Sie verbannte den Gedanken rasch aus ihrem Kopf. Schließlich war Halloween.
    »Beeilt euch!«, drängte Blaine. »Sonst kommen wir zu spät!« Nach den letzten Pinselstrichen ihres schwarz-weißen Make-ups hasteten sie zur Tür hinaus.
    Für die Schüler der New Yorker Ballettakademie war es Tradition, sich für Halloween als eine berühmte Figur aus einem Stück der Ballettgeschichte zu verkleiden. In dieser Maskerade pflegten sie dann den Central Park unsicher zu machen und die Wege dort als ihre Bühne zu nutzen.

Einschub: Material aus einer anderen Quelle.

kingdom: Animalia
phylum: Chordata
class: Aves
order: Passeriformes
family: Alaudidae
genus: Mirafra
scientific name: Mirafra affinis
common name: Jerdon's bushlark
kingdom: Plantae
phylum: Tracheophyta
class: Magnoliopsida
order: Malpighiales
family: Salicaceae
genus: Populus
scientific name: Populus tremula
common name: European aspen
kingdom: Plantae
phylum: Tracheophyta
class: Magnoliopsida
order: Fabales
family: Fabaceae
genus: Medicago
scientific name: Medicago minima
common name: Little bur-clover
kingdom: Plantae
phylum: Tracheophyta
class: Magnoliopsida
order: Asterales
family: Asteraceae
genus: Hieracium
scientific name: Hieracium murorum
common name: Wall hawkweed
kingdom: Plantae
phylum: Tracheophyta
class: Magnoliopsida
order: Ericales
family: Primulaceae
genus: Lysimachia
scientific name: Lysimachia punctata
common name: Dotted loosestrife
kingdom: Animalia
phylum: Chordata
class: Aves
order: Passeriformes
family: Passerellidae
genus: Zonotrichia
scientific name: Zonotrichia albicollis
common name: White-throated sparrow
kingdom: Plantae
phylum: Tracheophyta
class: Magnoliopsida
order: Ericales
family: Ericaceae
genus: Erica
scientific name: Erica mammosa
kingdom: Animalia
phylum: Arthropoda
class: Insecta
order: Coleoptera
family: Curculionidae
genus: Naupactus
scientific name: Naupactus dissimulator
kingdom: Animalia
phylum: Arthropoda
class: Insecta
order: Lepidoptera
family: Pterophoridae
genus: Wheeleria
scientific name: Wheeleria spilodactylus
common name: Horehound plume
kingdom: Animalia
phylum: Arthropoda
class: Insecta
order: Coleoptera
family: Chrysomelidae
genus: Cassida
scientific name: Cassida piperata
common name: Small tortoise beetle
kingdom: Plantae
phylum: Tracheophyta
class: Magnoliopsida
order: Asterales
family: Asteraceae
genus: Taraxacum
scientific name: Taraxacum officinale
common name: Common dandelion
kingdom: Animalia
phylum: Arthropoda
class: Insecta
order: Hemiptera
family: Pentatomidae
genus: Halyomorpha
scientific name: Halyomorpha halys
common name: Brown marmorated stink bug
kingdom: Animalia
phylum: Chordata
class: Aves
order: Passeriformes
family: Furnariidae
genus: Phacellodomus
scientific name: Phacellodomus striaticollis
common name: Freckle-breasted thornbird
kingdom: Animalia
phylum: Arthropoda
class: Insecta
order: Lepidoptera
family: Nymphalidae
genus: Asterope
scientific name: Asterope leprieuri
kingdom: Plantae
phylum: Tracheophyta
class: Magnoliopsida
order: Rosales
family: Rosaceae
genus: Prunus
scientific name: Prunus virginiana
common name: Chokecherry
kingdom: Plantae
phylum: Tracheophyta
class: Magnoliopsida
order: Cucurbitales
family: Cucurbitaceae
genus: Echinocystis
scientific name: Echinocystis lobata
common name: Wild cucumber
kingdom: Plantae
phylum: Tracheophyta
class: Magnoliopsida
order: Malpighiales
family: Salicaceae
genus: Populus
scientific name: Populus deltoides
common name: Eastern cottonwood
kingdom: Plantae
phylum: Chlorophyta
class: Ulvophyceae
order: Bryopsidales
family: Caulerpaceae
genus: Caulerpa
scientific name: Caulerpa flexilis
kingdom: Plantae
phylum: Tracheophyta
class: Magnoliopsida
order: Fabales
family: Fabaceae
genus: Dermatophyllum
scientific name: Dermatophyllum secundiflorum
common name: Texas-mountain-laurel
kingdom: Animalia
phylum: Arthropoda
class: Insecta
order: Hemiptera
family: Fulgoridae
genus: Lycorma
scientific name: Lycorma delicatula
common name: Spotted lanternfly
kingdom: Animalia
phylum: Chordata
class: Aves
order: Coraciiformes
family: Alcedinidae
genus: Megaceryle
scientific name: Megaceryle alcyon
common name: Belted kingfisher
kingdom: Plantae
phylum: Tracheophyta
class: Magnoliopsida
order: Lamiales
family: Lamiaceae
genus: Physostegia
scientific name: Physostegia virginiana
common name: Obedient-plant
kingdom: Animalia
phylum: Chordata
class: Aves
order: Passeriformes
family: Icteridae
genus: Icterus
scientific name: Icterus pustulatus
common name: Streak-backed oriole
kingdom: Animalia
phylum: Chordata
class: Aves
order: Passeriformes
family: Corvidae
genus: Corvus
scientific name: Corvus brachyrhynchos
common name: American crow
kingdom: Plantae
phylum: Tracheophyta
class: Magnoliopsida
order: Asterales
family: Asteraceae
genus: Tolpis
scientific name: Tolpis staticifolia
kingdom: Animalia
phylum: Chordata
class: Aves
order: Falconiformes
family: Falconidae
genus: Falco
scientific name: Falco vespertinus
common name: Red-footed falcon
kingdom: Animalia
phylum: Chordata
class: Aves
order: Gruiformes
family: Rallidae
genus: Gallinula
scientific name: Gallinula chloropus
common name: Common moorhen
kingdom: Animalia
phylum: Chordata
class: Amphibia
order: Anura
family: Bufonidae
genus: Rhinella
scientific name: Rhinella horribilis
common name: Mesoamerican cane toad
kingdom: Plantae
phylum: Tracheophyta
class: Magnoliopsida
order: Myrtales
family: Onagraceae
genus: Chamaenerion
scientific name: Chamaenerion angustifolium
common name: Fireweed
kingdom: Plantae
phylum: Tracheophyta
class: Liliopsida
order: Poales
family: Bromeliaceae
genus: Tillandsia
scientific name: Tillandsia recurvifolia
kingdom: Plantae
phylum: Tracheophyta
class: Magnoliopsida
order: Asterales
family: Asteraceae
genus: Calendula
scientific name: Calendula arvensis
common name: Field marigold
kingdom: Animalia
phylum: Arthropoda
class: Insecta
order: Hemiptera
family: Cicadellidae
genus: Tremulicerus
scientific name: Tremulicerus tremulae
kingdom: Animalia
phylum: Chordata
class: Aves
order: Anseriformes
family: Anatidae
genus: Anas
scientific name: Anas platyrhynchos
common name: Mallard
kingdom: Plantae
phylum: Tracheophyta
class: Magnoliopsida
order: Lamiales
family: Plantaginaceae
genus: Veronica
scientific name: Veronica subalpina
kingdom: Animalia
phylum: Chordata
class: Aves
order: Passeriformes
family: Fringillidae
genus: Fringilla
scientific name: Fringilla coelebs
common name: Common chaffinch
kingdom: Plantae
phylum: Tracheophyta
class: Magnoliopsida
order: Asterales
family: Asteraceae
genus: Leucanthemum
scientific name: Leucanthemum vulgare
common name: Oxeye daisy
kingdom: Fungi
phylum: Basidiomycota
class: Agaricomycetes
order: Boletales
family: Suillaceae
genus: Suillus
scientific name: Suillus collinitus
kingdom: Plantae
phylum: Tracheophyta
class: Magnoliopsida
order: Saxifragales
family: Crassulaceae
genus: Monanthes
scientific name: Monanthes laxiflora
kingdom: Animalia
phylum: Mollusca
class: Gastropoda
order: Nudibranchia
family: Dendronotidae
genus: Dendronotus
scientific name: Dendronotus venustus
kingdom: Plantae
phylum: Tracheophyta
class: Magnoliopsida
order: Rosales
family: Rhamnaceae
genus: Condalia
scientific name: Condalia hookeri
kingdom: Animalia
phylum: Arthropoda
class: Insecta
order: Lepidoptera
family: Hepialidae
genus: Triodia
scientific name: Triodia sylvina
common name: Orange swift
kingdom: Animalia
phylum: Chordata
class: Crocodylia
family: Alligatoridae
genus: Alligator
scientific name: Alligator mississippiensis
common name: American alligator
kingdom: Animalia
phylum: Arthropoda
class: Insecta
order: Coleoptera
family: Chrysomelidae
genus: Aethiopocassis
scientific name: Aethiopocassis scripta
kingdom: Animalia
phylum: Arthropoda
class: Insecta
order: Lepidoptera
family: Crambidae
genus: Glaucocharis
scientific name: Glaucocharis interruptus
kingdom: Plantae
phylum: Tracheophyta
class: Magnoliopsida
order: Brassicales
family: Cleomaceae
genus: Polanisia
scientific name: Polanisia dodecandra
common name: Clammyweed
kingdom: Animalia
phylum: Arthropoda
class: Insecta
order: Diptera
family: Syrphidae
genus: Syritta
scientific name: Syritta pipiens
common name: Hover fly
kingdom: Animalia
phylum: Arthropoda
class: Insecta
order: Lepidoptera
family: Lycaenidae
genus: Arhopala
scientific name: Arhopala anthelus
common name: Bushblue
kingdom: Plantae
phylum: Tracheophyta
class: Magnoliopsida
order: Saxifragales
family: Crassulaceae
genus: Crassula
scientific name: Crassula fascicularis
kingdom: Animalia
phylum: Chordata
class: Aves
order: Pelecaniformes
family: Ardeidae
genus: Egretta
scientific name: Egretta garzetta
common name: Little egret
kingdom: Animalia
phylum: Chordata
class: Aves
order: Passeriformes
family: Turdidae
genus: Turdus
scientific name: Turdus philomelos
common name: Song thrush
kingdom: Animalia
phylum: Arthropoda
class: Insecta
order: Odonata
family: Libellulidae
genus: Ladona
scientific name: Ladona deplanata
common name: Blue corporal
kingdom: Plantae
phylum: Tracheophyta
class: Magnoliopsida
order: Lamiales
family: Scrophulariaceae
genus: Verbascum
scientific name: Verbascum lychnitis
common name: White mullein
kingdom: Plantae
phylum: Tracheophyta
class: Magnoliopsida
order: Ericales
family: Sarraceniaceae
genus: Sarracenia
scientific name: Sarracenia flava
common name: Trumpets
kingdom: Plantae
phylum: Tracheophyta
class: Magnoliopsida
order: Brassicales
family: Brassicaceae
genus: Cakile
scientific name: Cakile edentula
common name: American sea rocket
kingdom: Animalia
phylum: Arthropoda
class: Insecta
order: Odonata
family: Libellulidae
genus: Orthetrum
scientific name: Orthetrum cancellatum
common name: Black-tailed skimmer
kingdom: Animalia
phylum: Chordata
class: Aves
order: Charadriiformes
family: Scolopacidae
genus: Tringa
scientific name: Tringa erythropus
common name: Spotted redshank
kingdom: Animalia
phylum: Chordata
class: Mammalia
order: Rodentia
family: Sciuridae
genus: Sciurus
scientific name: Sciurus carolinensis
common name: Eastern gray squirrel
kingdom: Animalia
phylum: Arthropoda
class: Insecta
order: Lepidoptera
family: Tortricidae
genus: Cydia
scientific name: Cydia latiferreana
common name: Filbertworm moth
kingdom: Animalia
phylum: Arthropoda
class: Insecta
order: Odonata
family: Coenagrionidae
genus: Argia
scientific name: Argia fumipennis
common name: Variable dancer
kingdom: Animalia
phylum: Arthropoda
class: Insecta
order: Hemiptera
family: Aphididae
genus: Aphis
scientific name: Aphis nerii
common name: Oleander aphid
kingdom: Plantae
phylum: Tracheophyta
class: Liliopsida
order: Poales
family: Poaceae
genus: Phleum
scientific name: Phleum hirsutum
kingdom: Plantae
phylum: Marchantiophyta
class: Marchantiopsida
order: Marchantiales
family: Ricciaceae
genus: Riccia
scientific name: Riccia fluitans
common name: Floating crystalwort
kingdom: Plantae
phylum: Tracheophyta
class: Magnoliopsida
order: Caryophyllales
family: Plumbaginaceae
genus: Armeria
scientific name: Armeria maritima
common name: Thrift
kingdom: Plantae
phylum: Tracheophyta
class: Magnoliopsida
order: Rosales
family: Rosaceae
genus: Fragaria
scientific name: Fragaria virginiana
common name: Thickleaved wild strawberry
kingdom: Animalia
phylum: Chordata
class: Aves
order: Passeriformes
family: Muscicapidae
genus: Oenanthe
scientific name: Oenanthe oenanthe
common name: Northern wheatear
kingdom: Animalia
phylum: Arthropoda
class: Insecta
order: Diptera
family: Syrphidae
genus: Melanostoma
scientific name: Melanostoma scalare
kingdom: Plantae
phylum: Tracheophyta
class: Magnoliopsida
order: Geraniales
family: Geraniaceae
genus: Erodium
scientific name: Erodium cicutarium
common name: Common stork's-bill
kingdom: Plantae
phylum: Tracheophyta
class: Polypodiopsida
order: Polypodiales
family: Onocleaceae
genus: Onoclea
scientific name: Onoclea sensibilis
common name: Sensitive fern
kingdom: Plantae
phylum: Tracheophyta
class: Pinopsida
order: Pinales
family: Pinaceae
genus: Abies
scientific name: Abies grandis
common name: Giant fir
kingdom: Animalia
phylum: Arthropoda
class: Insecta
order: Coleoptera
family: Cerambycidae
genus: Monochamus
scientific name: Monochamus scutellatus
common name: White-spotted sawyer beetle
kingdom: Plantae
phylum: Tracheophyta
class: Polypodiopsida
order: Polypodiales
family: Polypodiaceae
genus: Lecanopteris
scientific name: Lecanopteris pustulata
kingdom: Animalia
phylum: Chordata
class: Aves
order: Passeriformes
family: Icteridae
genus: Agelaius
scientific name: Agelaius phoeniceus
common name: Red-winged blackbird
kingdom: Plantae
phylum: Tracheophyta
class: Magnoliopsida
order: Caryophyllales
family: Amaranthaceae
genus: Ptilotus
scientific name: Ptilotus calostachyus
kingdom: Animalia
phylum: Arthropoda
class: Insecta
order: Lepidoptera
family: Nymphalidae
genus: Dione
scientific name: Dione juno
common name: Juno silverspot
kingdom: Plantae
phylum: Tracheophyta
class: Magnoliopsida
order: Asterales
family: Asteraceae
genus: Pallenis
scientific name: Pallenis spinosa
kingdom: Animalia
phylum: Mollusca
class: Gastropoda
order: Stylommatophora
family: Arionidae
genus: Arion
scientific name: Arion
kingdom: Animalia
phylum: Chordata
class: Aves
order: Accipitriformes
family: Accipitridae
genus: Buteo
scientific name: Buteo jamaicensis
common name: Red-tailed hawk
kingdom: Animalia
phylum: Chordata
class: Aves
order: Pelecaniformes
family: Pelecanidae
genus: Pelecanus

Es war für sie eine Möglichkeit, eine ganz ursprüngliche Form des Tanzens zu erleben, jene Art von rhythmischer und stilisierter Bewegung, die existiert hatte, bevor es Publikumssäle und Scheinwerferlicht, samtbezogene Sitzreihen und Eintrittskarten gab, zu einer Zeit, als der Tanz nichts anderes gewesen war, als dass Menschen sich zu den Geräuschen der Natur bewegten und sich vor dem großen Unbekannten im Himmel in Demut verbeugten.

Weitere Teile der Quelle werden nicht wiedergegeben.